Оглушительная тишина.
– Он… он здесь? Сейчас? Я имею в виду, ваш брат?
– Он не выходит из комнаты.
– Он болен?
Она сделала вид, что не услышала меня.
– Мне надо идти домой.
– Тебе будет еще более жаль, – она издала чавкающий звук, словно втянула слюну, – когда провалишься под лед.
– Под лед? На озере? Да оно до дна промерзло.
– Вы всегда так говорите. Ральф Брэддон тоже так говорил.
– Кто это?
– Ральф Брэддон. Сын мясника.
Все это было ненормально.
– Извините, мне пора домой.
Обед - на улице Кингфишер Медоус 9, в городке Блэк Свон Грин, Ворчестершир. На столе – полуфабрикатные пироги с сыром и ветчиной, жареный картофель и брюссельская капуста. Капуста на вкус как свежая блевотина, но мама говорит, что я должен съесть пять кусочков, не выпендриваясь, или останусь без сладкого. Мама говорит, что не допустит «детских капризов» за столом. Перед Рождеством я спросил – какая связь между вкусом брюссельской капусты и «детскими капризами». «Хватит умничать», – сказала мама. Мне стоило умолкнуть, но я заметил, что отец никогда не заставляет ее есть дыню (которую она ненавидит), и она никогда не заставляет отца есть чеснок (который он ненавидит). Она взбесилась и отправила меня в комнату – подумать над своим поведением. Когда отец вернулся с работы, он прочитал мне лекцию о высокомерии.
И, разумеется, никаких карманных денег.
Так что, в общем, в этот раз я нарезал капусту на мельчайшие кусочки и залил их кетчюпом.
– Па-ап?
– Что?
– А если ты утонешь, что случится с твоим телом?
Джулия посмотрела на меня взглядом Христа, распятого на кресте.
– Тебе не кажется, что это не самая подходящая тема для застольной беседы? – Отец жевал пирог. – Почему ты спрашиваешь?
Я решил не упоминать о замерзшем озере.
– Ну, в книге «Арктическое приключение» есть сцена, там Каггс преследует Холла и Роджера Хантов – и проваливается под…
Отец вскинул руку, как бы говоря: «Хватит!»
– Ну, я думаю, что мистера Каггса съедят рыбы. Обглодают полностью.
– В Арктике есть пираньи?
– Там есть рыбы, а рыбы едят все, что могут съесть. Я тебя уверяю, если бы он упал в Темзу, его тело просто выбросило бы на берег.

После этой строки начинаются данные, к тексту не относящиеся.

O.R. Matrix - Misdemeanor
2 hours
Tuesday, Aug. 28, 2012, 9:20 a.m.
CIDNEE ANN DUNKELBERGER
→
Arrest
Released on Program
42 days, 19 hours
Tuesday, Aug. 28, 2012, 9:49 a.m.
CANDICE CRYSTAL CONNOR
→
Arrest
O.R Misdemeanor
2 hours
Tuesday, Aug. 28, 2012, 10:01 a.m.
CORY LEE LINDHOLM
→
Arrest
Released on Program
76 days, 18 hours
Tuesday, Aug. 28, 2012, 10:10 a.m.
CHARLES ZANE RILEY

Мой отвлекающий маневр удался.
– А что будет, если ты провалишься под лед? Ну, например, на озере? Что случится с телом? Оно превратится в лед?
– Пусть Оно замолчит, – простонала Джулия, – скажи ему, мам.
Мама скрутила салфетку в трубочку.
– Майкл, – сказала она, – в магазин Лоренцо Гассингтри привезли новую плитку (сестра бросила на меня победный взгляд) – Майкл?.
– Да, Хелен?
– Я подумала, что мы сможем заехать к Лоренцо Гассингтри по пути в Ворчестер. Новая кафельная плитка. Такая изысканная!
– Не сомневаюсь, что и цена у нее тоже весьма изысканная.